Вскоре после этого были арестованы трое — старший мастер Стахович и двое русских. Я мерз на улице, на крыльце канцелярии, когда их уводили. Хромающий Стахович бросил на меня беглый равнодушный взгляд, будто видел меня впервые, а затем согнулся, втискивая свое крупное тело в машину. Гораздо позже, из отрывочных реплик обер-лейтенанта Брюкнера, чувствовавшего себя преданным и скомпрометированным перед всем Рейхом — как он выражался, от Атлантики до русских степей, мне удалось воссоздать картину случившегося. А случилось нечто невероятное: как оказалось, на строго засекреченном и не менее строго охранявшемся «объекте А-17» работал тайный радиопередатчик, поддерживавший регулярную связь с Берлином — разумеется, не со штабом вермахта, а сам понимаешь, с совсем другими штабами. Аппарат под видом сундучка с инструментами и вся его начинка были местного производства — делом золотых рук мастера Стаховича, а прятали его в куче кокса в кузнечном цехе. Но через несколько месяцев успешной работы передатчик засекли при помощи нового германского изобретения под названием «пеленгатор», который с гениальной точностью открыл его местонахождение, а дальше тебе уже все известно. Единственное, чего так и не смог понять мой посрамленный начальник Брюкнер, это каким образом части — лампы, всякие там конденсаторы и сопротивления — доставлялись в лагерь. Что касается сопротивления (не в электрическом, а в политическом смысле), я отчасти был в курсе — касательно пакета, переданного мне немецким машинистом, и при одной мысли об этом кровь застывала у меня в жилах. Ведь стоило арестованным заговорить, и со мной было бы покончено, а в гестапо, без сомнения, я наложил бы в штаны.

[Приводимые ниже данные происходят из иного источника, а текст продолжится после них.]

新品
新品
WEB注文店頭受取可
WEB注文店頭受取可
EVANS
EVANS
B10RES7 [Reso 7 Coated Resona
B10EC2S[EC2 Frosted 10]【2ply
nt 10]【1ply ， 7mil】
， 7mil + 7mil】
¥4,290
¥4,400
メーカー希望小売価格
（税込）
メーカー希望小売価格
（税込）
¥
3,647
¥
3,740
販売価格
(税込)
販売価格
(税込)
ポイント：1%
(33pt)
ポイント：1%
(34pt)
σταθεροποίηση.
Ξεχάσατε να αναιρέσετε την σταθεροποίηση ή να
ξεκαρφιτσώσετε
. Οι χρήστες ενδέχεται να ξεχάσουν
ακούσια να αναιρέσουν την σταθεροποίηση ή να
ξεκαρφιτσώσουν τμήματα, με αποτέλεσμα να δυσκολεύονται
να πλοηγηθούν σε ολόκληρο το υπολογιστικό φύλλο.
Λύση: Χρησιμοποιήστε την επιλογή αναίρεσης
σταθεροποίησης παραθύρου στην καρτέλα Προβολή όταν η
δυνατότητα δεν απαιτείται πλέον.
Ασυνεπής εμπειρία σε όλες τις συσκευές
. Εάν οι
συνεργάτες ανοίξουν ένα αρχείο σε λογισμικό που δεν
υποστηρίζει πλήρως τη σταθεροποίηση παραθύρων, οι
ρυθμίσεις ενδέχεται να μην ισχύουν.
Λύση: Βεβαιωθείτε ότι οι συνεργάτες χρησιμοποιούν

Вскоре после этого, в одну из очередных бессонных ночей, когда я корчился от страха, ко мне снова пришел ребе бен Давид.
— Ну, что, боишься? — спросил он.
— Боюсь, — признался я.
— Не сомневаюсь, но будем надеяться, что они не заговорят. И тебя не арестуют, и ты упустишь единственный шанс стать героем. Ты тоже не заговорил бы в гестапо, не бойся, но не потому что ты настолько несгибаем, а потому что тебе нечего им сказать. Тот машинист, он ведь больше сюда не приезжает, наверно, вовремя рванул куда подальше, так что и его ты не можешь выдать, спи спокойно.

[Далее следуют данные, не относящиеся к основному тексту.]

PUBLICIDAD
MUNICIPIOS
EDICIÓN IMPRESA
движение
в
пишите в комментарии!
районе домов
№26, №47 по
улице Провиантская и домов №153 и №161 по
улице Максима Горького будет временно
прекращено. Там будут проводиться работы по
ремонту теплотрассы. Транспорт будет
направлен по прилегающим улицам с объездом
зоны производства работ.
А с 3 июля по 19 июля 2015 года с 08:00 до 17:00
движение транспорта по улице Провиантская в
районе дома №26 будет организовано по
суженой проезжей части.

— Неужели три человеческие жизни стоили всего этого, этого сомнительного сопротивления, которое даже краску ни на одном их танке не поцарапало, которое никоим образом не повлияло на исход войны?

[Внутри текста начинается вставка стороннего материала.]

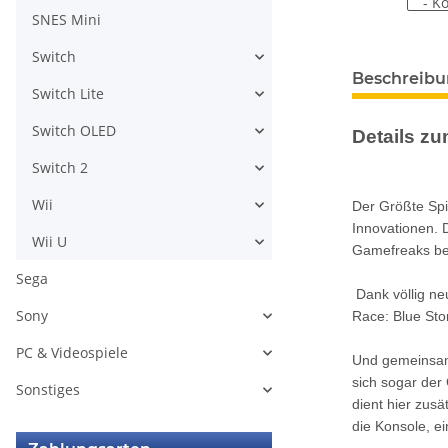
SNES Mini
Switch
weitere Regis
Beschreib
Switch Lite
Switch OLED
Details zum
Switch 2
Wii
Der Größte Spi
Innovationen. D
Wii U
Gamefreaks be
Sega
Dank völlig ne
Sony
Race: Blue Sto
PC & Videospiele
Und gemeinsam 
sich sogar der
Sonstiges
dient hier zusä
die Konsole, ei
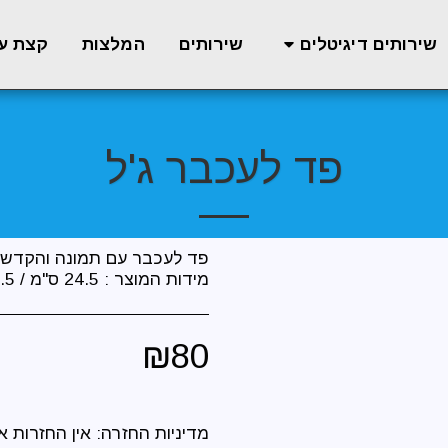
שירותים
המלצות
קצת על
שירותים דיגיטלים
פד לעכבר ג'ל
מידות המוצר : 24.5 ס"מ / 21.5 ס"מ
₪
80
מדיניות החזרה:
אין החזרות א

— А кто тебе сказал, что не повлияло? — спросил ребе. — Этот сундучок для инструментов — это ведь преодоление страха, протест против рабского примирения, сопротивление искушению конформизмом. Эти арестованные и тот германский машинист — разве они не есть сеятели веры в то, что свет погас не навсегда, в то, что в Европе еще не перевелись настоящие мужчины?
— Я знаю, что слаб и готов искупить свою вину, но разве они не сеют ветер? Ведь что такое жалкий самодельный радиопередатчик, зарытый в кучу кокса в кузне, по сравнению с мощью их армий?
— Я тебе отвечу: это упрямство и несгибаемость раба, вызов безличной стреляющей стали. И еще я тебе скажу: этот передатчик, он ничто и он всё — кукиш фюреру, пример для слабых, чтоб они могли поверить в то, что наш мир можно изменить. Тогда надпись над воротами концлагеря «КАЖДОМУ СВОЕ» приобретет новый смысл и сбудется. Амен и шабат шалом, Изя!
Мне казалось, что я не сомкнул глаз всю ночь, но меня разбудил безжалостный звон в рельсу, провозглашавший наступление еще одного лагерного дня.